Au cœur d’un Soudan ravagé par une guerre fratricide depuis près de deux ans, une lueur d’espoir vient de s’allumer. Pour la première fois depuis le début du conflit meurtrier entre l’armée régulière et les paramilitaires, un convoi humanitaire a réussi à atteindre les populations assiégées au sud de la capitale Khartoum. Un soulagement vital pour des centaines de milliers de civils au bord de la famine, mais qui ne représente qu’une goutte d’eau face à l’immensité des besoins.
28 camions pour 200 000 âmes en détresse
C’est dans la localité de Jebel Aulia, à 40 km au sud de Khartoum, que le petit miracle a eu lieu. Selon un réseau local de bénévoles, 28 camions chargés de nourriture, de médicaments et de matériel médical ont pu rejoindre cette zone coupée du monde depuis le début de la guerre en avril 2023. Parmi eux, 22 poids lourds affrétés par le Programme alimentaire mondial de l’ONU, ainsi que des véhicules de Médecins sans frontières, Care et l’Unicef.
D’après l’Unicef, ces précieuses cargaisons devraient permettre de «répondre aux besoins urgents en matière de santé et de nutrition d’environ 200 000 enfants et familles». Une aide plus que nécessaire dans cette région emblématique des nombreuses zones du Soudan confrontées à une famine de masse, en raison du blocus imposé par les belligérants.
Le défi titanesque de l’accès humanitaire
Mais l’arrivée de ce premier convoi ne doit pas masquer l’ampleur des défis à surmonter pour déployer l’aide humanitaire à travers le pays. Car depuis le début de la guerre, rien n’entre ni ne sort des zones de combat sans l’aval des parties en conflit. Un feu vert qui se fait attendre pendant des semaines, voire des mois, au prix d’intenses négociations et de risques constants pour le personnel humanitaire.
L’accès à la zone a été essentiellement coupé en raison du conflit. Il a fallu trois mois de négociations pour faire passer le convoi. Les camions ont été arrêtés à plusieurs reprises, et les chauffeurs étaient naturellement réticents compte tenu des risques encourus.
Sheldon Yett, représentant de l’Unicef au Soudan
Un travail de titan mené sur le terrain par des volontaires locaux, constamment soupçonnés et menacés par les belligérants. Sans leur abnégation, aucune aide ne pourrait être distribuée dans ces régions assiégées où la faim est devenue une arme de guerre contre les civils.

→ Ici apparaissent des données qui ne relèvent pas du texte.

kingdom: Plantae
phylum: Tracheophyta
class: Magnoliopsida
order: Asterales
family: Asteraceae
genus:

La moitié du pays au bord du gouffre
Car la situation humanitaire au Soudan n’a cessé de s’aggraver depuis le début des combats. Selon l’ONU, plus de 24 millions de personnes, soit près de la moitié de la population, sont confrontées à des niveaux élevés d’insécurité alimentaire aiguë. Dans certaines régions, comme l’État de Khartoum et celui d’Al-Jazira plus au sud, la famine pourrait déjà faire des ravages. Mais impossible d’évaluer précisément son ampleur en l’absence d’accès et de données fiables.
Au-delà de la faim, c’est tout le pays qui s’enfonce dans l’une des pires crises humanitaires de la planète. Depuis avril 2023, la guerre a tué des dizaines de milliers de personnes et jeté sur les routes plus de 12 millions de déplacés et de réfugiés. Des chiffres vertigineux qui ne cessent de grimper au fil des combats.
La communauté internationale appelée à agir
Face à ce drame, les organisations humanitaires tirent la sonnette d’alarme et appellent la communauté internationale à intensifier son soutien. Car sans une action urgente et massive, le Soudan pourrait basculer dans un chaos encore plus profond, aux conséquences dévastatrices pour toute la région.
Mais au-delà de l’aide d’urgence, c’est aussi une solution politique qui est plus que jamais nécessaire pour mettre fin à cette guerre fratricide qui déchire le pays. Un chemin semé d’embûches, tant les deux camps semblent pour l’heure déterminés à poursuivre leur sanglante lutte de pouvoir, quitte à précipiter le Soudan dans l’abîme.